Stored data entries
***
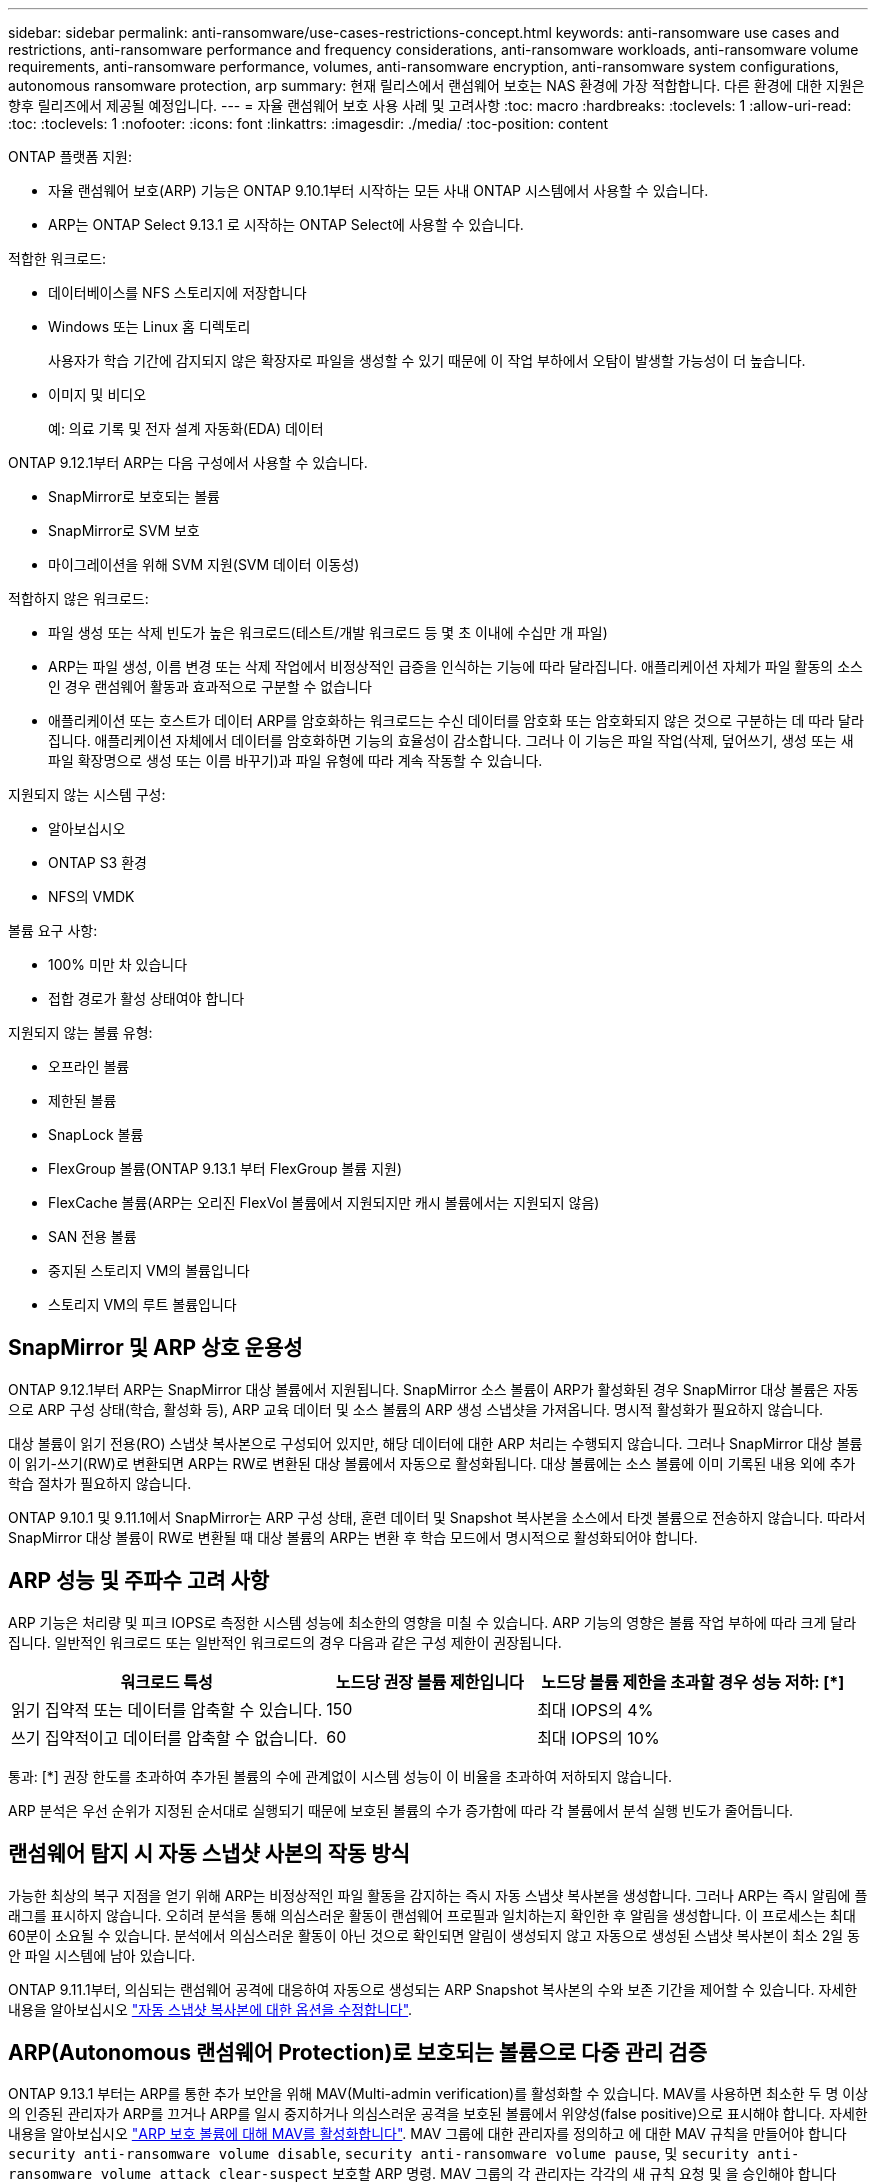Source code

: ---
sidebar: sidebar 
permalink: anti-ransomware/use-cases-restrictions-concept.html 
keywords: anti-ransomware use cases and restrictions, anti-ransomware performance and frequency considerations, anti-ransomware workloads, anti-ransomware volume requirements, anti-ransomware performance, volumes, anti-ransomware encryption, anti-ransomware system configurations, autonomous ransomware protection, arp 
summary: 현재 릴리스에서 랜섬웨어 보호는 NAS 환경에 가장 적합합니다. 다른 환경에 대한 지원은 향후 릴리즈에서 제공될 예정입니다. 
---
= 자율 랜섬웨어 보호 사용 사례 및 고려사항
:toc: macro
:hardbreaks:
:toclevels: 1
:allow-uri-read: 
:toc: 
:toclevels: 1
:nofooter: 
:icons: font
:linkattrs: 
:imagesdir: ./media/
:toc-position: content


[role="lead"]
ONTAP 플랫폼 지원:

* 자율 랜섬웨어 보호(ARP) 기능은 ONTAP 9.10.1부터 시작하는 모든 사내 ONTAP 시스템에서 사용할 수 있습니다.
* ARP는 ONTAP Select 9.13.1 로 시작하는 ONTAP Select에 사용할 수 있습니다.


적합한 워크로드:

* 데이터베이스를 NFS 스토리지에 저장합니다
* Windows 또는 Linux 홈 디렉토리
+
사용자가 학습 기간에 감지되지 않은 확장자로 파일을 생성할 수 있기 때문에 이 작업 부하에서 오탐이 발생할 가능성이 더 높습니다.

* 이미지 및 비디오
+
예: 의료 기록 및 전자 설계 자동화(EDA) 데이터



ONTAP 9.12.1부터 ARP는 다음 구성에서 사용할 수 있습니다.

* SnapMirror로 보호되는 볼륨
* SnapMirror로 SVM 보호
* 마이그레이션을 위해 SVM 지원(SVM 데이터 이동성)


적합하지 않은 워크로드:

* 파일 생성 또는 삭제 빈도가 높은 워크로드(테스트/개발 워크로드 등 몇 초 이내에 수십만 개 파일)
* ARP는 파일 생성, 이름 변경 또는 삭제 작업에서 비정상적인 급증을 인식하는 기능에 따라 달라집니다. 애플리케이션 자체가 파일 활동의 소스인 경우 랜섬웨어 활동과 효과적으로 구분할 수 없습니다
* 애플리케이션 또는 호스트가 데이터 ARP를 암호화하는 워크로드는 수신 데이터를 암호화 또는 암호화되지 않은 것으로 구분하는 데 따라 달라집니다. 애플리케이션 자체에서 데이터를 암호화하면 기능의 효율성이 감소합니다. 그러나 이 기능은 파일 작업(삭제, 덮어쓰기, 생성 또는 새 파일 확장명으로 생성 또는 이름 바꾸기)과 파일 유형에 따라 계속 작동할 수 있습니다.


지원되지 않는 시스템 구성:

* 알아보십시오
* ONTAP S3 환경
* NFS의 VMDK


볼륨 요구 사항:

* 100% 미만 차 있습니다
* 접합 경로가 활성 상태여야 합니다


지원되지 않는 볼륨 유형:

* 오프라인 볼륨
* 제한된 볼륨
* SnapLock 볼륨
* FlexGroup 볼륨(ONTAP 9.13.1 부터 FlexGroup 볼륨 지원)
* FlexCache 볼륨(ARP는 오리진 FlexVol 볼륨에서 지원되지만 캐시 볼륨에서는 지원되지 않음)
* SAN 전용 볼륨
* 중지된 스토리지 VM의 볼륨입니다
* 스토리지 VM의 루트 볼륨입니다




== SnapMirror 및 ARP 상호 운용성

ONTAP 9.12.1부터 ARP는 SnapMirror 대상 볼륨에서 지원됩니다. SnapMirror 소스 볼륨이 ARP가 활성화된 경우 SnapMirror 대상 볼륨은 자동으로 ARP 구성 상태(학습, 활성화 등), ARP 교육 데이터 및 소스 볼륨의 ARP 생성 스냅샷을 가져옵니다. 명시적 활성화가 필요하지 않습니다.

대상 볼륨이 읽기 전용(RO) 스냅샷 복사본으로 구성되어 있지만, 해당 데이터에 대한 ARP 처리는 수행되지 않습니다. 그러나 SnapMirror 대상 볼륨이 읽기-쓰기(RW)로 변환되면 ARP는 RW로 변환된 대상 볼륨에서 자동으로 활성화됩니다. 대상 볼륨에는 소스 볼륨에 이미 기록된 내용 외에 추가 학습 절차가 필요하지 않습니다.

ONTAP 9.10.1 및 9.11.1에서 SnapMirror는 ARP 구성 상태, 훈련 데이터 및 Snapshot 복사본을 소스에서 타겟 볼륨으로 전송하지 않습니다. 따라서 SnapMirror 대상 볼륨이 RW로 변환될 때 대상 볼륨의 ARP는 변환 후 학습 모드에서 명시적으로 활성화되어야 합니다.



== ARP 성능 및 주파수 고려 사항

ARP 기능은 처리량 및 피크 IOPS로 측정한 시스템 성능에 최소한의 영향을 미칠 수 있습니다. ARP 기능의 영향은 볼륨 작업 부하에 따라 크게 달라집니다. 일반적인 워크로드 또는 일반적인 워크로드의 경우 다음과 같은 구성 제한이 권장됩니다.

[cols="30,20,30"]
|===
| 워크로드 특성 | 노드당 권장 볼륨 제한입니다 | 노드당 볼륨 제한을 초과할 경우 성능 저하: [*] 


| 읽기 집약적 또는 데이터를 압축할 수 있습니다. | 150 | 최대 IOPS의 4% 


| 쓰기 집약적이고 데이터를 압축할 수 없습니다. | 60 | 최대 IOPS의 10% 
|===
통과: [*] 권장 한도를 초과하여 추가된 볼륨의 수에 관계없이 시스템 성능이 이 비율을 초과하여 저하되지 않습니다.

ARP 분석은 우선 순위가 지정된 순서대로 실행되기 때문에 보호된 볼륨의 수가 증가함에 따라 각 볼륨에서 분석 실행 빈도가 줄어듭니다.



== 랜섬웨어 탐지 시 자동 스냅샷 사본의 작동 방식

가능한 최상의 복구 지점을 얻기 위해 ARP는 비정상적인 파일 활동을 감지하는 즉시 자동 스냅샷 복사본을 생성합니다. 그러나 ARP는 즉시 알림에 플래그를 표시하지 않습니다. 오히려 분석을 통해 의심스러운 활동이 랜섬웨어 프로필과 일치하는지 확인한 후 알림을 생성합니다. 이 프로세스는 최대 60분이 소요될 수 있습니다. 분석에서 의심스러운 활동이 아닌 것으로 확인되면 알림이 생성되지 않고 자동으로 생성된 스냅샷 복사본이 최소 2일 동안 파일 시스템에 남아 있습니다.

ONTAP 9.11.1부터, 의심되는 랜섬웨어 공격에 대응하여 자동으로 생성되는 ARP Snapshot 복사본의 수와 보존 기간을 제어할 수 있습니다. 자세한 내용을 알아보십시오 link:modify-automatic-shapshot-options-task.html["자동 스냅샷 복사본에 대한 옵션을 수정합니다"].



== ARP(Autonomous 랜섬웨어 Protection)로 보호되는 볼륨으로 다중 관리 검증

ONTAP 9.13.1 부터는 ARP를 통한 추가 보안을 위해 MAV(Multi-admin verification)를 활성화할 수 있습니다. MAV를 사용하면 최소한 두 명 이상의 인증된 관리자가 ARP를 끄거나 ARP를 일시 중지하거나 의심스러운 공격을 보호된 볼륨에서 위양성(false positive)으로 표시해야 합니다. 자세한 내용을 알아보십시오 link:../multi-admin-verify/enable-disable-task.html["ARP 보호 볼륨에 대해 MAV를 활성화합니다"^]. MAV 그룹에 대한 관리자를 정의하고 에 대한 MAV 규칙을 만들어야 합니다 `security anti-ransomware volume disable`, `security anti-ransomware volume pause`, 및 `security anti-ransomware volume attack clear-suspect` 보호할 ARP 명령. MAV 그룹의 각 관리자는 각각의 새 규칙 요청 및 을 승인해야 합니다 link:../multi-admin-verify/enable-disable-task.html["MAV 규칙을 다시 추가합니다"^] MAV 설정 내.
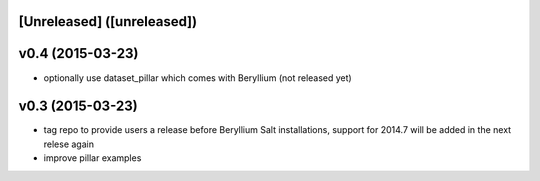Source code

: [Unreleased] ([unreleased])
---------------------------

v0.4 (2015-03-23)
-----------------
* optionally use dataset_pillar which comes with Beryllium (not released yet)

v0.3 (2015-03-23)
-----------------
* tag repo to provide users a release before Beryllium Salt installations, support for 2014.7 will be added in the next relese again
* improve pillar examples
***
**Task requirements**
Your answer should consist of the lines above that hold the word "지원되지", copied exactly.

**Exercise result**
지원되지 않는 시스템 구성:
지원되지 않는 볼륨 유형:
* FlexCache 볼륨(ARP는 오리진 FlexVol 볼륨에서 지원되지만 캐시 볼륨에서는 지원되지 않음)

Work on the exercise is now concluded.